ABOUT THIS TASK. Search the data for the word "both" and copy each line that has it.

------ DATA

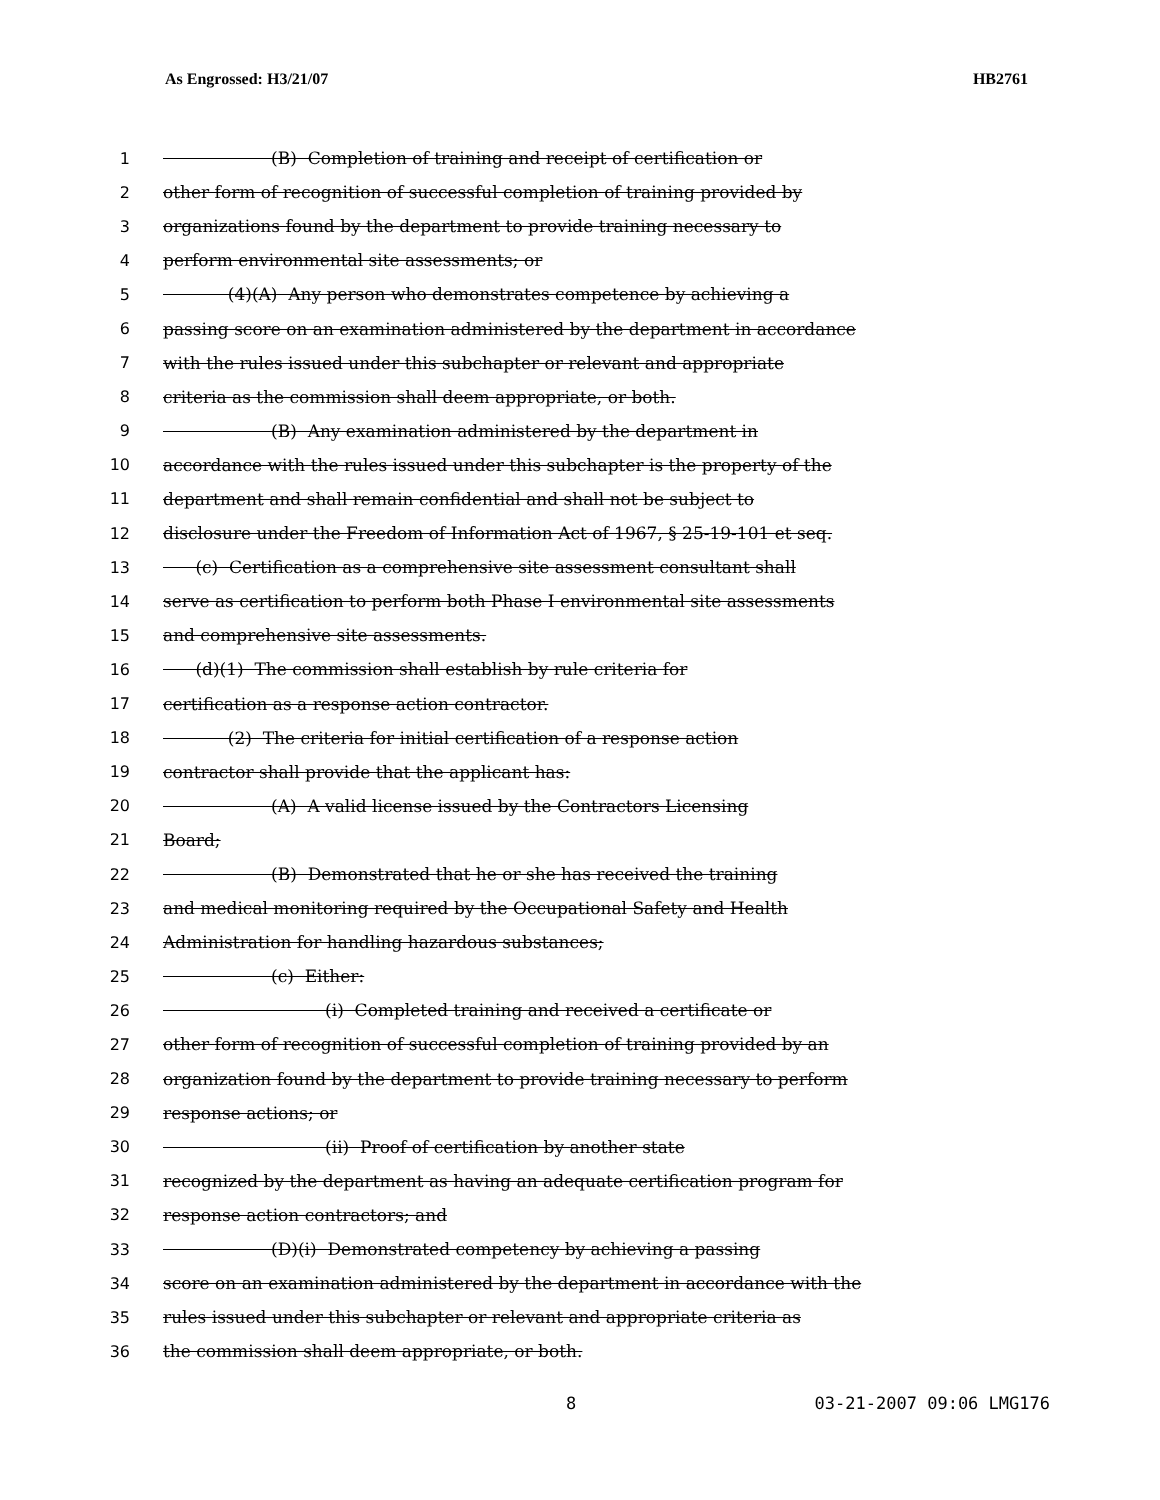As Engrossed: H3/21/07 HB2761
1 (B) Completion of training and receipt of certification or
2 other form of recognition of successful completion of training provided by
3 organizations found by the department to provide training necessary to
4 perform environmental site assessments; or
5 (4)(A) Any person who demonstrates competence by achieving a
6 passing score on an examination administered by the department in accordance
7 with the rules issued under this subchapter or relevant and appropriate
8 criteria as the commission shall deem appropriate, or both.
9 (B) Any examination administered by the department in
10 accordance with the rules issued under this subchapter is the property of the
11 department and shall remain confidential and shall not be subject to
12 disclosure under the Freedom of Information Act of 1967, § 25-19-101 et seq.
13 (c) Certification as a comprehensive site assessment consultant shall
14 serve as certification to perform both Phase I environmental site assessments
15 and comprehensive site assessments.
16 (d)(1) The commission shall establish by rule criteria for
17 certification as a response action contractor.
18 (2) The criteria for initial certification of a response action
19 contractor shall provide that the applicant has:
20 (A) A valid license issued by the Contractors Licensing
21 Board;
22 (B) Demonstrated that he or she has received the training
23 and medical monitoring required by the Occupational Safety and Health
24 Administration for handling hazardous substances;
25 (c) Either:
26 (i) Completed training and received a certificate or
27 other form of recognition of successful completion of training provided by an
28 organization found by the department to provide training necessary to perform
29 response actions; or
30 (ii) Proof of certification by another state
31 recognized by the department as having an adequate certification program for
32 response action contractors; and
33 (D)(i) Demonstrated competency by achieving a passing
34 score on an examination administered by the department in accordance with the
35 rules issued under this subchapter or relevant and appropriate criteria as
36 the commission shall deem appropriate, or both.
8 03-21-2007 09:06 LMG176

------------

RESULT.
8 criteria as the commission shall deem appropriate, or both.
14 serve as certification to perform both Phase I environmental site assessments
36 the commission shall deem appropriate, or both.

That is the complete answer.